Par Louise Frazer

La plupart de nos membres au Québec ont probablement entendu cette annonce du ministère de l’Éducation du Québec qui décide d’augmenter le montant alloué aux commissions scolaires pour chaque enfant inscrit comme faisant l’école-maison. Cette décision a été prise pour répondre à une augmentation soudaine du nombre d’enfants inscrits comme étant éduqués à la maison. En effet, plusieurs familles dont les enfants fréquentent des écoles juives hassidiques considérées comme illégales à Montréal ont décidé d’enseigner leurs enfants à la maison afin de se conformer aux exigences du ministère de l’Éducation. Les autorités craignaient que certains enfants ne soient en retard académiquement puisqu’ils semblaient recevoir principalement une éducation religieuse dans ces écoles. Le Ministère considère que la commission scolaire aura besoin de plus de moyens afin d’assurer le suivi de ce nombre élevé d’enfants enseignés à la maison.
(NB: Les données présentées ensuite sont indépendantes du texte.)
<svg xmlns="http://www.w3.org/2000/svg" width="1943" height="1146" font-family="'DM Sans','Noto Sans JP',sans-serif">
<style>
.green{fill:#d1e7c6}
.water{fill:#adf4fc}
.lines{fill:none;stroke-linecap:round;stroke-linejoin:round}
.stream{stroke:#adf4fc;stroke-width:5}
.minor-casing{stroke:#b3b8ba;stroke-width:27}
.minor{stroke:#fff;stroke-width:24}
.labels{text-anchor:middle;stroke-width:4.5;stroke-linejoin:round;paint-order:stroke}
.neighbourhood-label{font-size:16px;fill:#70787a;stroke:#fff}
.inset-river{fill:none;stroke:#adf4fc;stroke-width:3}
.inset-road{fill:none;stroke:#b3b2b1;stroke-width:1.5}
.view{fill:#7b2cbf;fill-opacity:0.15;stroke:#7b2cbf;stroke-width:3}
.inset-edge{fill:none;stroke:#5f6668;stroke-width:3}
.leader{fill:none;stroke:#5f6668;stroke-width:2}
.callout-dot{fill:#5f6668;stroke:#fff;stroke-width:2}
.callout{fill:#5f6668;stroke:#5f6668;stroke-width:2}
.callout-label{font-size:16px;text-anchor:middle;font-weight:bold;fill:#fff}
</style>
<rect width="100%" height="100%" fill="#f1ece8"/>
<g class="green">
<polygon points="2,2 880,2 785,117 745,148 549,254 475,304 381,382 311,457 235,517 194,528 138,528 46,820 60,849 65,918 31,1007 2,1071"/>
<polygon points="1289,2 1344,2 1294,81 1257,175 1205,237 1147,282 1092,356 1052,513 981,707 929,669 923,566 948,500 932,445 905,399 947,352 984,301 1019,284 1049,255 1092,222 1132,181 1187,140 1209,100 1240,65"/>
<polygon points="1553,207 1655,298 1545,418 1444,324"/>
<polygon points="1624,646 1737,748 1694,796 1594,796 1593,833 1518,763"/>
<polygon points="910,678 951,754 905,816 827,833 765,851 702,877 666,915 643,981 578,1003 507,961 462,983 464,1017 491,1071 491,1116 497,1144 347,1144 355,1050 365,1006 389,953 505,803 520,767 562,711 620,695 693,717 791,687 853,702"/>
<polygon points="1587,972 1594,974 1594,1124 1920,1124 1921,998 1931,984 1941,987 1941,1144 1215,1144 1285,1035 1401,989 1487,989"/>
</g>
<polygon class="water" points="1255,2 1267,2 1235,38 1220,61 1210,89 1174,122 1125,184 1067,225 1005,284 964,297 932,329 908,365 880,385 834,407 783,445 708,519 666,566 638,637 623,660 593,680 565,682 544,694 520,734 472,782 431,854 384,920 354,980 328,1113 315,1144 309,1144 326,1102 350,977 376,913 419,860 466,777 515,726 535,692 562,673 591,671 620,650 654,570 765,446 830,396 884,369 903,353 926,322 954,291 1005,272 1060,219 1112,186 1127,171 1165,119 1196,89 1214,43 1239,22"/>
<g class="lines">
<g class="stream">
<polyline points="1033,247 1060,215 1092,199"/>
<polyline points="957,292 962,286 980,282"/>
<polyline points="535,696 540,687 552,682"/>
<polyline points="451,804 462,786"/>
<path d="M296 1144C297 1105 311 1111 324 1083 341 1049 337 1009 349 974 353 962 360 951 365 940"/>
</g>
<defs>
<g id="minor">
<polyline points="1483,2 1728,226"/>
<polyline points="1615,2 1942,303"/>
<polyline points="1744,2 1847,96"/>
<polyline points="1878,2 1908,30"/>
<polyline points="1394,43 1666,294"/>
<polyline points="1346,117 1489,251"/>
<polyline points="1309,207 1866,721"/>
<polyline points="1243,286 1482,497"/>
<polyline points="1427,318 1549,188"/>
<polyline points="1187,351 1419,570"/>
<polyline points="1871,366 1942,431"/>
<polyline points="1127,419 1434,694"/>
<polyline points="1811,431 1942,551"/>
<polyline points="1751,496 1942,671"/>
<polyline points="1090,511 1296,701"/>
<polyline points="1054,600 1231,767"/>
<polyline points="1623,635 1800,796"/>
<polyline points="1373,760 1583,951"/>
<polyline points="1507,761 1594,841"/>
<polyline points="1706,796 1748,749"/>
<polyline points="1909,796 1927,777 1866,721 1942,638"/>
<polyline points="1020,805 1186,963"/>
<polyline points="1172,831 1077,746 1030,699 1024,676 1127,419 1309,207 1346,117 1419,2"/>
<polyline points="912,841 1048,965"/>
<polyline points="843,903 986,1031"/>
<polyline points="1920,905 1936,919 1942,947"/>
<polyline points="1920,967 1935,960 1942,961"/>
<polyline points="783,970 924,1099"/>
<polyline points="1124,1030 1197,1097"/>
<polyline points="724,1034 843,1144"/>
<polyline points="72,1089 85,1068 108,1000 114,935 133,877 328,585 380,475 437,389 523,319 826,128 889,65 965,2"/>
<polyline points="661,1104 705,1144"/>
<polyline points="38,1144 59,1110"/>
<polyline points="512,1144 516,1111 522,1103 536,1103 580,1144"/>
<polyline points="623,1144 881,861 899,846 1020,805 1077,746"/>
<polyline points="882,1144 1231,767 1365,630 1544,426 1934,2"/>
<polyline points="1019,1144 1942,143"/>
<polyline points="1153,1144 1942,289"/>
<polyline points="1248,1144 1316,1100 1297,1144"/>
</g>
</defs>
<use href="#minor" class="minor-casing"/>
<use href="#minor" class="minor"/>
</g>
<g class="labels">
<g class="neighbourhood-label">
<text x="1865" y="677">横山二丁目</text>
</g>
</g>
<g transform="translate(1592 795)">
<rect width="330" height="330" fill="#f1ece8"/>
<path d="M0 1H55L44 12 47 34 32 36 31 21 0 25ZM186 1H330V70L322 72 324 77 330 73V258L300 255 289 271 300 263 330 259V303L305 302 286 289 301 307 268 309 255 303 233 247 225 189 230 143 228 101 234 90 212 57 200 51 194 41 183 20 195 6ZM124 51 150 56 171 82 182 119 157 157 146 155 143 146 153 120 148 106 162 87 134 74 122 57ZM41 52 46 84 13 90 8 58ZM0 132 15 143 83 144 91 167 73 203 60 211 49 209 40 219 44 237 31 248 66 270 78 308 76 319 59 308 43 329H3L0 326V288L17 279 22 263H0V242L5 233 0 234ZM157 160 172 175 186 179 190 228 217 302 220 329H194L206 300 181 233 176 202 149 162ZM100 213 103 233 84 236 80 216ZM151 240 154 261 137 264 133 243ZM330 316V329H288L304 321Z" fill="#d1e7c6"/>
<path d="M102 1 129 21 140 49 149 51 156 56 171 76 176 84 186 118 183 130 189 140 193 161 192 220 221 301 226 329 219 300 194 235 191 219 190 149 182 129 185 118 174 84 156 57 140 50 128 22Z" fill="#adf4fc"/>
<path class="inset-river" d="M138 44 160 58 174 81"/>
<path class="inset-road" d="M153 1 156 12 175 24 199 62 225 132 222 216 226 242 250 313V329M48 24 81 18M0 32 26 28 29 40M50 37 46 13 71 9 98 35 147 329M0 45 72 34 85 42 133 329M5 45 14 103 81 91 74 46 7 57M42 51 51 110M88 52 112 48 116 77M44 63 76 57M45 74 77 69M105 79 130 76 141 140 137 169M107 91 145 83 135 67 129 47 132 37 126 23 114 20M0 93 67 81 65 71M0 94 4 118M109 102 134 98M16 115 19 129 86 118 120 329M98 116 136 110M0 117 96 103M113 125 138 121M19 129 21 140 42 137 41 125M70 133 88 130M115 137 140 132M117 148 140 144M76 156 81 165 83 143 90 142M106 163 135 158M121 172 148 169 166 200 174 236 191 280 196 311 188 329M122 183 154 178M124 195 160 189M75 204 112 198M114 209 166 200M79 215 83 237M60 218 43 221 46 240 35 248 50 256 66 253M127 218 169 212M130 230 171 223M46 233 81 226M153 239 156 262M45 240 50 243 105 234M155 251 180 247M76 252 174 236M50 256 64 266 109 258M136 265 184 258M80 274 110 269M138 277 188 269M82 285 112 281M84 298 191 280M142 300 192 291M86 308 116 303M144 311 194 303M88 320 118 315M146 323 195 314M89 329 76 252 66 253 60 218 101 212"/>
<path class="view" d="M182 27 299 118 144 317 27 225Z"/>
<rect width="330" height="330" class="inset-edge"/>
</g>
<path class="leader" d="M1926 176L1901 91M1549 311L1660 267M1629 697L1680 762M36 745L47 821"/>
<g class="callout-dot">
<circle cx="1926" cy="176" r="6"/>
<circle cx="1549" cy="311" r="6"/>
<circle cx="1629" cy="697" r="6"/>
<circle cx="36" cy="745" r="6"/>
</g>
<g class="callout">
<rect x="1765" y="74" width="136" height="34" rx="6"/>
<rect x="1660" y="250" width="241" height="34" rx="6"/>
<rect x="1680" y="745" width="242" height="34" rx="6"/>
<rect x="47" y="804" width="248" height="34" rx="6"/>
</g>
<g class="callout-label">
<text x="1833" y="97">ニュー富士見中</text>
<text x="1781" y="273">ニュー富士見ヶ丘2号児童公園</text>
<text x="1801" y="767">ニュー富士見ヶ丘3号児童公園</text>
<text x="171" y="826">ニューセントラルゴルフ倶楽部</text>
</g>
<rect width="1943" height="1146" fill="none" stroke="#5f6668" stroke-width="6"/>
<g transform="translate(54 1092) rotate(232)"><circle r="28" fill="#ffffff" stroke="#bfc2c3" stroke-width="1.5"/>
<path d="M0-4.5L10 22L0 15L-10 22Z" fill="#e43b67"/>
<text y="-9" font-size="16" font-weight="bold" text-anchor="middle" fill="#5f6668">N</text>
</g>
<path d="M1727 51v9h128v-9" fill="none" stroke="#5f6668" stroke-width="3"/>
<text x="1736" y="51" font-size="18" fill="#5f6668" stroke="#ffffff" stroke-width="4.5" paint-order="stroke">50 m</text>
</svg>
Le fait que le Ministère donne plus d’argent aux commissions scolaires confère un aspect légitime à l’école-maison et « récompense » en quelque sorte les commissions scolaires parce qu’elles ont des enfants à l’école-maison. D’autre part, cela leur donne plus de ressources afin de faire le suivi d’évaluation auprès des familles.

Bien que ce nouveau groupe d’école-maison soit important en nombre, il n’est pas représentatif des familles de l’école-maison en général. Cependant, tous les enfants faisant l’école-maison pourraient être examinés à travers la même loupe. Il pourrait donc y avoir une possible augmentation de la supervision, limitant ainsi la liberté des familles faisant l’école-maison, liberté qui est la clé de voûte de ce type d’enseignement.

La liberté, tant au niveau du choix du curriculum qu’au niveau des évaluations, est un ingrédient essentiel dans l’efficacité de l’enseignement à la maison. Il est arrivé souvent que des parents ont retiré leurs enfants de l’école parce que le curriculum ne répondait pas aux besoins de ces enfants. Par exemple, un enfant dyslexique ou autiste a possiblement besoin d’un curriculum personnalisé et adapté à ses besoins particuliers. Non seulement le curriculum doit-il être adapté, mais la méthode d’enseignement et d’apprentissage peut également varier d’un enfant à l’autre, même à l’intérieur d’une même famille. C’est cette liberté de pouvoir s’adapter au niveau du contenu et de l’approche de l’enseignement qui fait toute la différence pour les milliers de familles faisant l’école-maison à travers le pays.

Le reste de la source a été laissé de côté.